▶ Given records
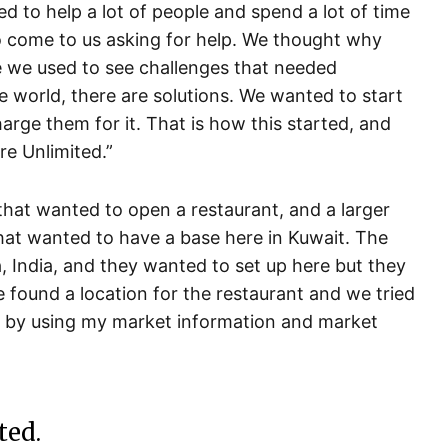
d to help a lot of people and spend a lot of time
 come to us asking for help. We thought why
 we used to see challenges that needed
he world, there are solutions. We wanted to start
arge them for it. That is how this started, and
e Unlimited.”
that wanted to open a restaurant, and a larger
hat wanted to have a base here in Kuwait. The
, India, and they wanted to set up here but they
e found a location for the restaurant and we tried
es by using my market information and market
ted.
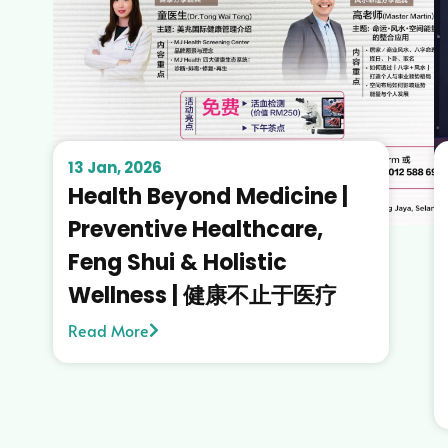
13 Jan, 2026
Health Beyond Medicine |
Preventive Healthcare,
Feng Shui & Holistic
Wellness | 健康不止于医疗
Read More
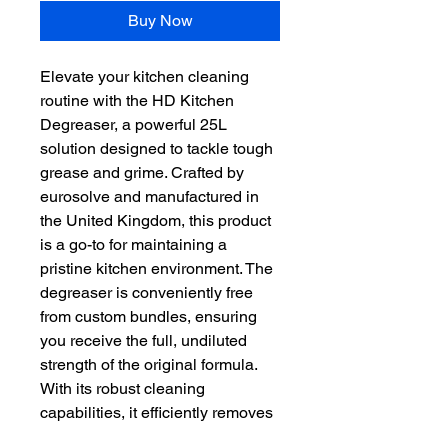
Buy Now
Elevate your kitchen cleaning 
routine with the HD Kitchen 
Degreaser, a powerful 25L 
solution designed to tackle tough 
grease and grime. Crafted by 
eurosolve and manufactured in 
the United Kingdom, this product 
is a go-to for maintaining a 
pristine kitchen environment. The 
degreaser is conveniently free 
from custom bundles, ensuring 
you receive the full, undiluted 
strength of the original formula. 
With its robust cleaning 
capabilities, it efficiently removes 
oil and degreases surfaces, 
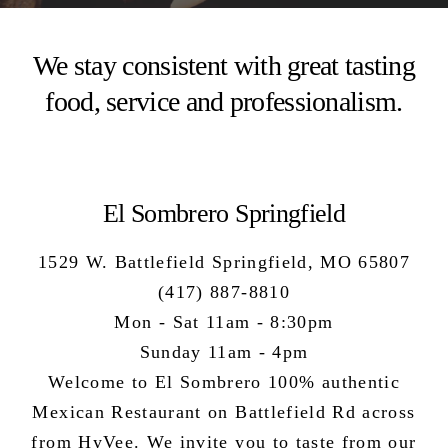
We stay consistent with great tasting
food, service and professionalism.
El Sombrero Springfield
1529 W. Battlefield Springfield, MO 65807
(417) 887-8810
Mon - Sat 11am - 8:30pm
Sunday 11am - 4pm
Welcome to El Sombrero 100%
authentic
Mexican Restaurant
on Battlefield Rd across
from HyVee. We invite you to taste from our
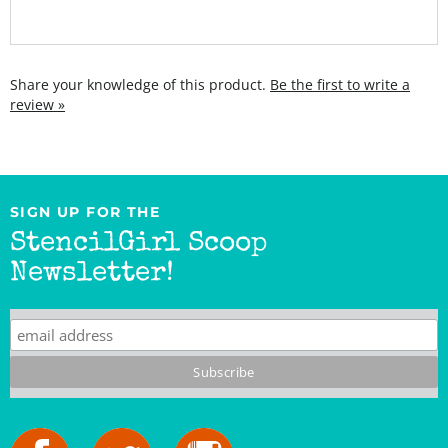
Share your knowledge of this product.
Be the first to write a
review »
SIGN UP FOR THE
StencilGirl Scoop
Newsletter!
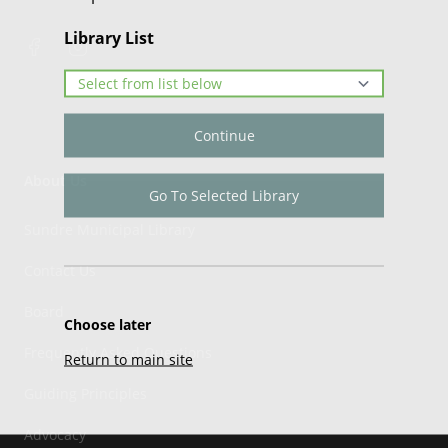
Library List
Continue
About Us
Go To Selected Library
Sundre Municipal Library
Contact Us
Board
Choose later
Frequently Asked Questions
Return to main site
Guiding Principles
Advocacy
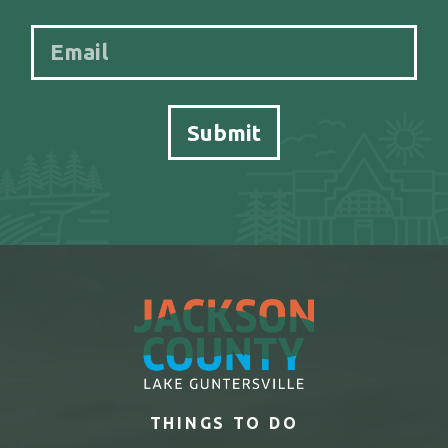
THINGS TO DO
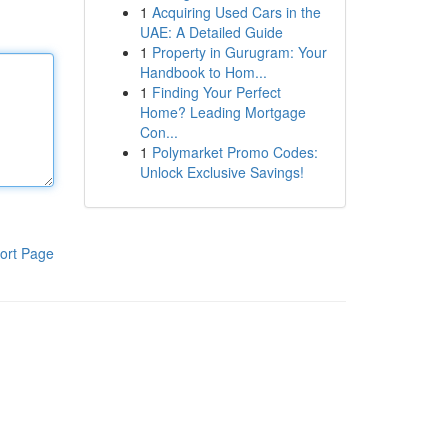
1
Acquiring Used Cars in the
UAE: A Detailed Guide
1
Property in Gurugram: Your
Handbook to Hom...
1
Finding Your Perfect
Home? Leading Mortgage
Con...
1
Polymarket Promo Codes:
Unlock Exclusive Savings!
ort Page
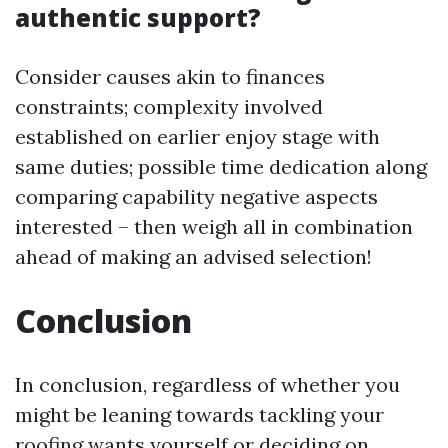
authentic support?
Consider causes akin to finances
constraints; complexity involved
established on earlier enjoy stage with
same duties; possible time dedication along
comparing capability negative aspects
interested – then weigh all in combination
ahead of making an advised selection!
Conclusion
In conclusion, regardless of whether you
might be leaning towards tackling your
roofing wants yourself or deciding on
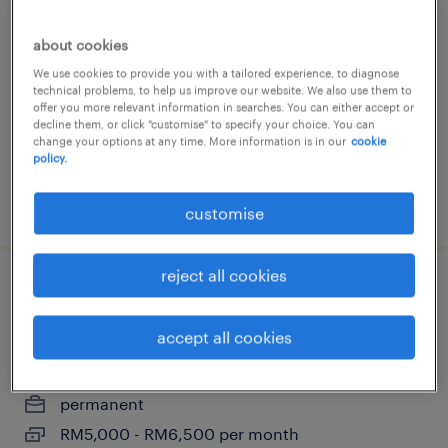
senior energy efficiency engineer
(hvac)
about cookies
We use cookies to provide you with a tailored experience, to diagnose
kuala lumpur, wilayah persekutuan
technical problems, to help us improve our website. We also use them to
permanent
offer you more relevant information in searches. You can either accept or
decline them, or click "customise" to specify your choice. You can
change your options at any time. More information is in our
cookie
policy.
posted 12 june 2026
customise
reject all cookies
electrical drafter (data center
construction) - johor
accept all cookies
kuala lumpur, wilayah persekutuan
permanent
RM5,000 - RM6,500 per month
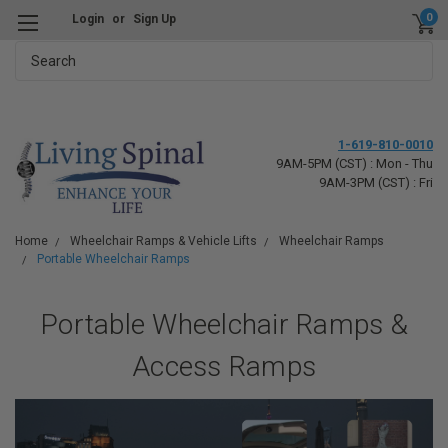
0
Login
or
Sign Up
Search
1-619-810-0010
9AM-5PM (CST) : Mon - Thu
9AM-3PM (CST) : Fri
Home
Wheelchair Ramps & Vehicle Lifts
Wheelchair Ramps
Portable Wheelchair Ramps
Portable Wheelchair Ramps &
Access Ramps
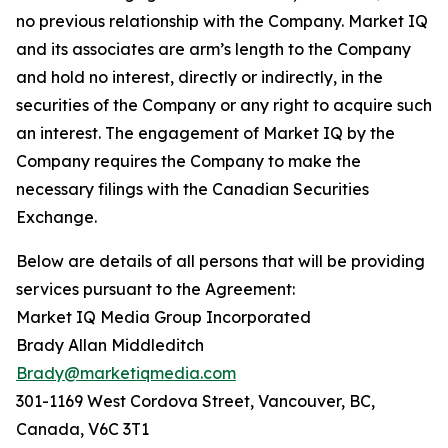
no previous relationship with the Company. Market IQ
and its associates are arm’s length to the Company
and hold no interest, directly or indirectly, in the
securities of the Company or any right to acquire such
an interest. The engagement of Market IQ by the
Company requires the Company to make the
necessary filings with the Canadian Securities
Exchange.
Below are details of all persons that will be providing
services pursuant to the Agreement:
Market IQ Media Group Incorporated
Brady Allan Middleditch
Brady@marketiqmedia.com
301-1169 West Cordova Street, Vancouver, BC,
Canada, V6C 3T1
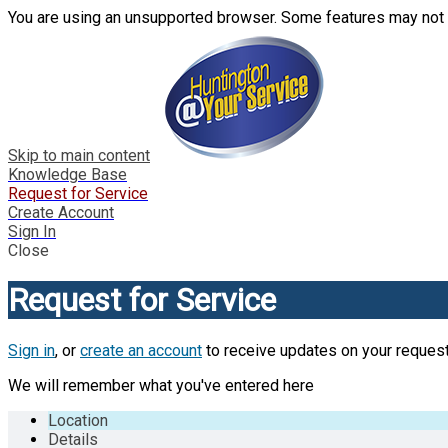
You are using an unsupported browser. Some features may not 
Skip to main content
Knowledge Base
Request for Service
Create Account
Sign In
Close
Request for Service
Sign in
, or
create an account
to receive updates on your request
We will remember what you've entered here
Location
Details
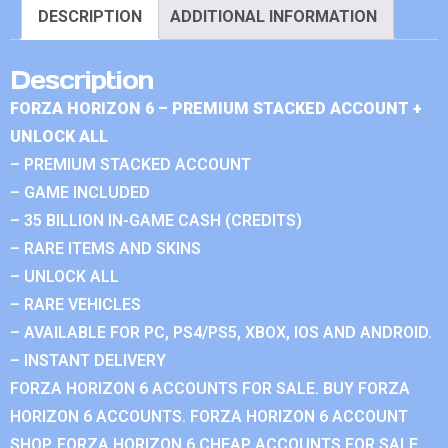
DESCRIPTION
ADDITIONAL INFORMATION
Description
FORZA HORIZON 6 – PREMIUM STACKED ACCOUNT +
UNLOCK ALL
– PREMIUM STACKED ACCOUNT
– GAME INCLUDED
– 35 BILLION IN-GAME CASH (CREDITS)
– RARE ITEMS AND SKINS
– UNLOCK ALL
– RARE VEHICLES
– AVAILABLE FOR PC, PS4/PS5, XBOX, IOS AND ANDROID.
– INSTANT DELIVERY
FORZA HORIZON 6 ACCOUNTS FOR SALE. BUY FORZA
HORIZON 6 ACCOUNTS. FORZA HORIZON 6 ACCOUNT
SHOP. FORZA HORIZON 6 CHEAP ACCOUNTS FOR SALE.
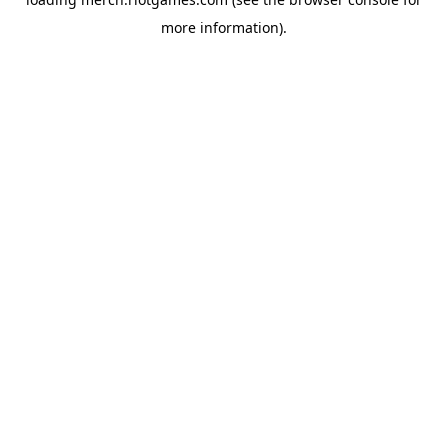
more information).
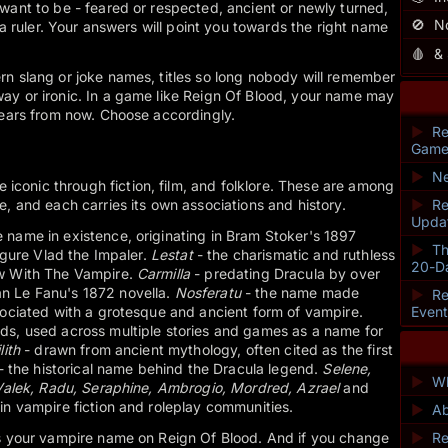
want to be - feared or respected, ancient or newly turned,
🚫
N
r a ruler. Your answers will point you towards the right name
🩸
&
rn slang or joke names, titles so long nobody will remember
ay or ironic. In a game like Reign Of Blood, your name may
years from now. Choose accordingly.
►
Re
Game
►
Ne
onic through fiction, film, and folklore. These are among
e, and each carries its own associations and history.
►
Re
Upda
name in existence, originating in Bram Stoker's 1897
►
Th
figure Vlad the Impaler.
Lestat
- the charismatic and ruthless
20-D
ew With The Vampire.
Carmilla
- predating Dracula by over
n Le Fanu's 1872 novella.
Nosferatu
- the name made
►
Re
sociated with a grotesque and ancient form of vampire.
Even
ds, used across multiple stories and games as a name for
lith
- drawn from ancient mythology, often cited as the first
- the historical name behind the Dracula legend.
Selene,
►
Wh
 Valek, Radu, Seraphine, Ambrogio, Mordred, Azrael
and
in vampire fiction and roleplay communities.
►
Ab
as your vampire name on Reign Of Blood. And if you change
►
Re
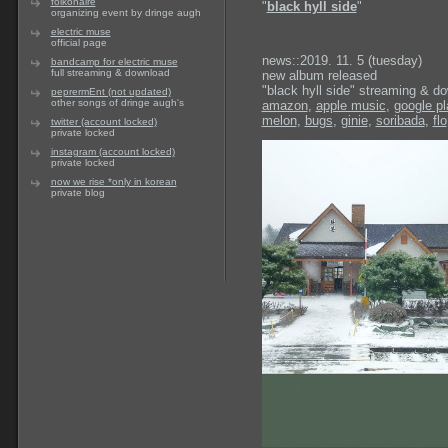
folkonaire
"
black hyll side
"
organizing event by dringe augh
electric muse
official page
news::2019. 11. 5 (tuesday)
bandcamp for electric muse
full streaming & download
new album released
"black hyll side" streaming & d
peprermEnt (not updated)
other songs of dringe augh's
amazon
,
apple music
,
google pl
melon
,
bugs
,
ginie
,
soribada
,
flo
twitter (account locked)
private locked
instagram (account locked)
private locked
now we rise *only in korean
private blog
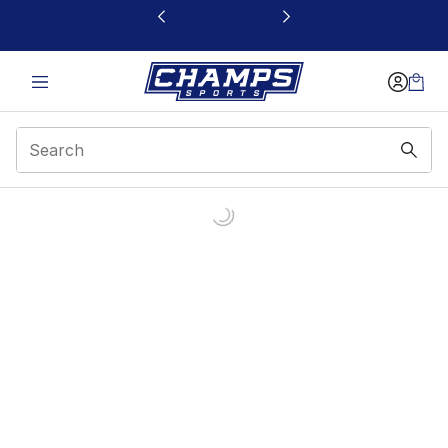
This link will open in a new window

▶ To do
Of the lines above, copy each one that contains the word "SALE".

▶ Exercise output
FORZA HORIZON 6 ACCOUNTS FOR SALE. BUY FORZA
SHOP. FORZA HORIZON 6 CHEAP ACCOUNTS FOR SALE.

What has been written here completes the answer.